Description of the task:
Rewrite the material below with every "chart" changed to "graph" and nothing else altered, leaving out the pictures.

Data for analysis:
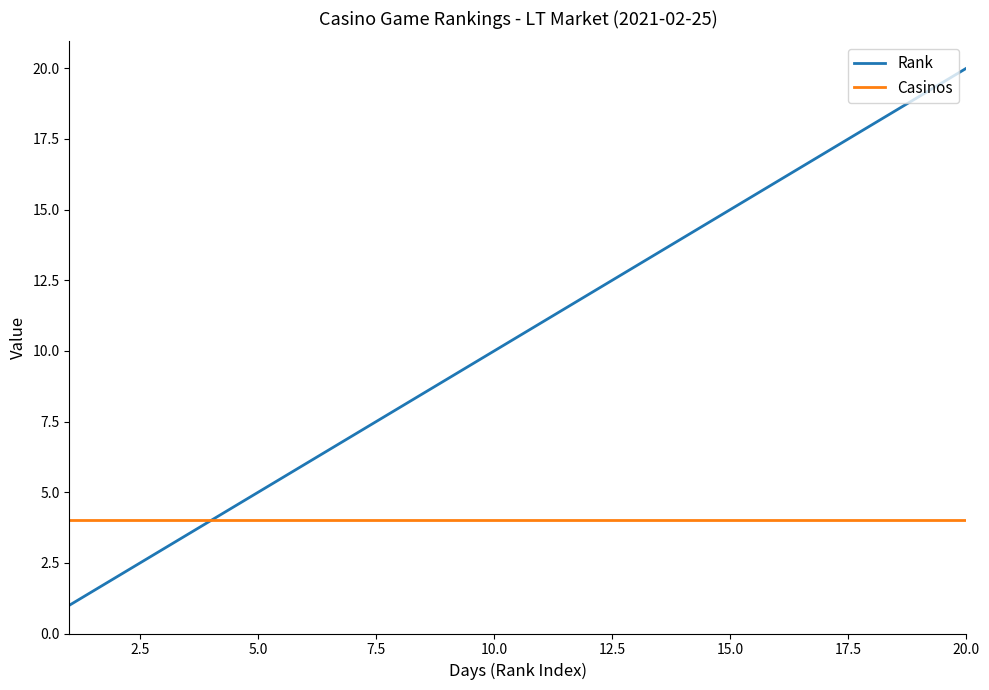

What are all the series names shown in the legend?

Rank, Casinos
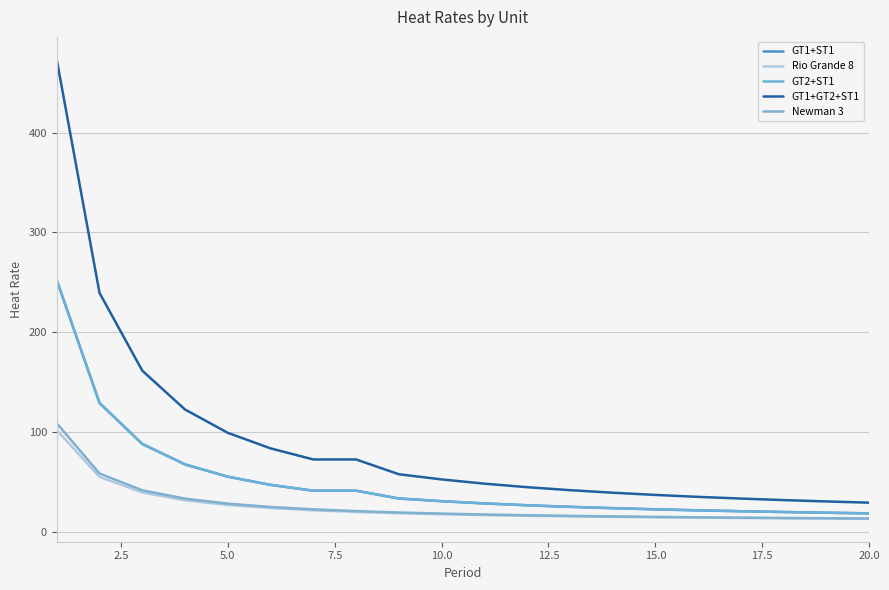

Is this an area chart (filled region under the line)?

No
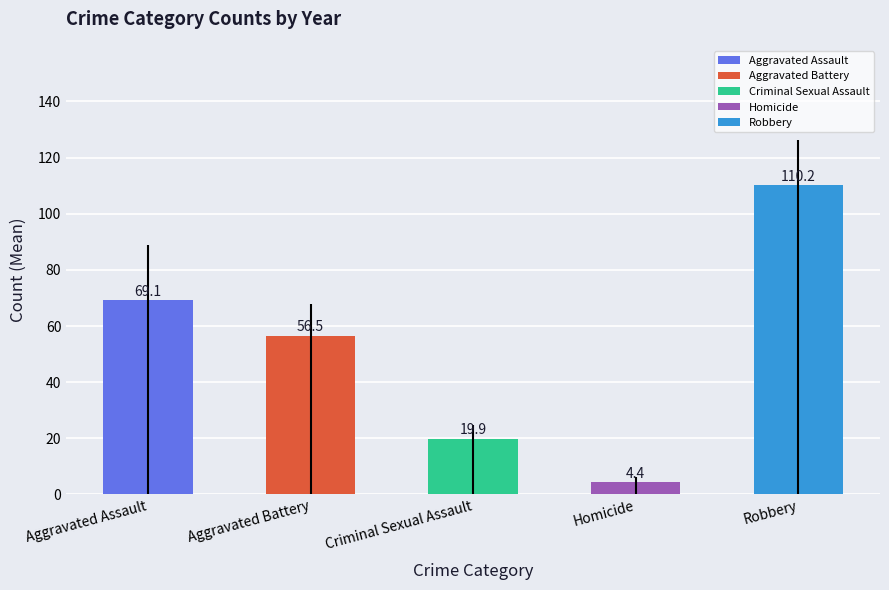

What is the change in value from Aggravated Battery to Criminal Sexual Assault?

-36.6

Task solution:
What are all the series names shown in the legend?

Rank, Casinos

Is this an area graph (filled region under the line)?

No

What is the change in value from Aggravated Battery to Criminal Sexual Assault?

-36.6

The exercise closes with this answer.